• _Required action_:
Find the line with "PAGE-65, priority: Высокий -> Низкий" in the entries below. Repeat it, every following line, and the line with "PAGE-66: present -> none", exactly and with nothing added.

• _The input_:
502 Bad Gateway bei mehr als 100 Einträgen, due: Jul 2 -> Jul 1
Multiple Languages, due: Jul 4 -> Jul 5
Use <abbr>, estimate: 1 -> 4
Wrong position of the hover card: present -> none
* * *
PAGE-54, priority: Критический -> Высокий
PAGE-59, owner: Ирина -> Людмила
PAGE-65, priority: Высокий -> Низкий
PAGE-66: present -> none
...
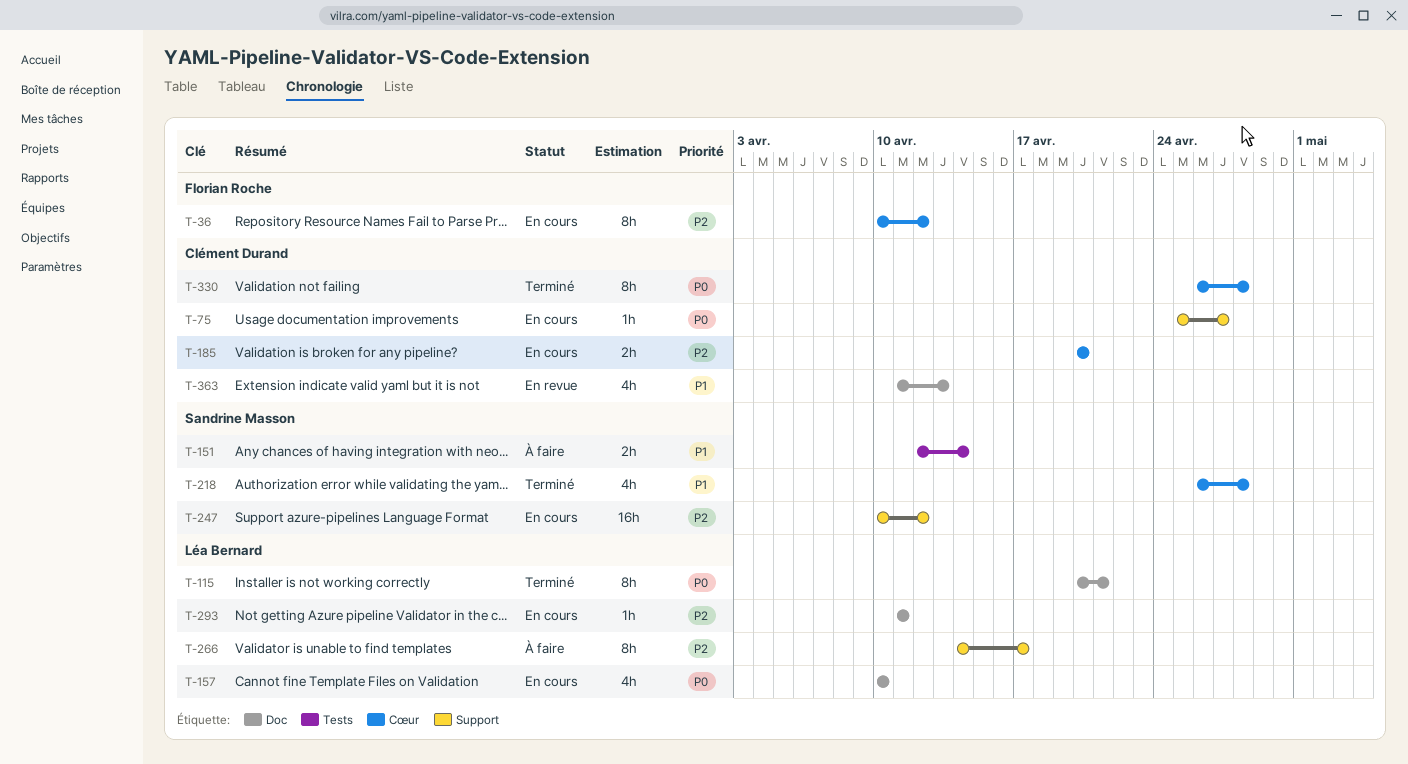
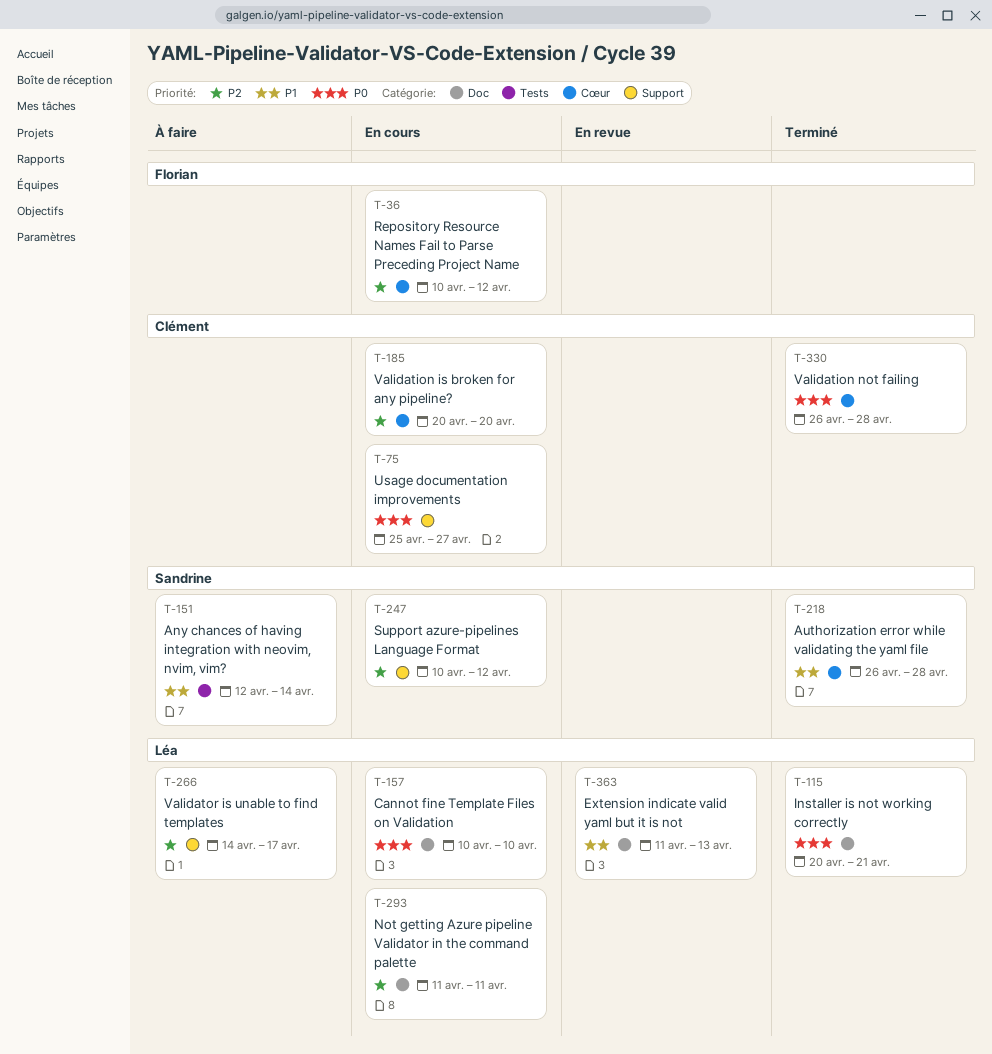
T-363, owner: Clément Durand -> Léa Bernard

• _Answer to the problem_:
PAGE-65, priority: Высокий -> Низкий
PAGE-66: present -> none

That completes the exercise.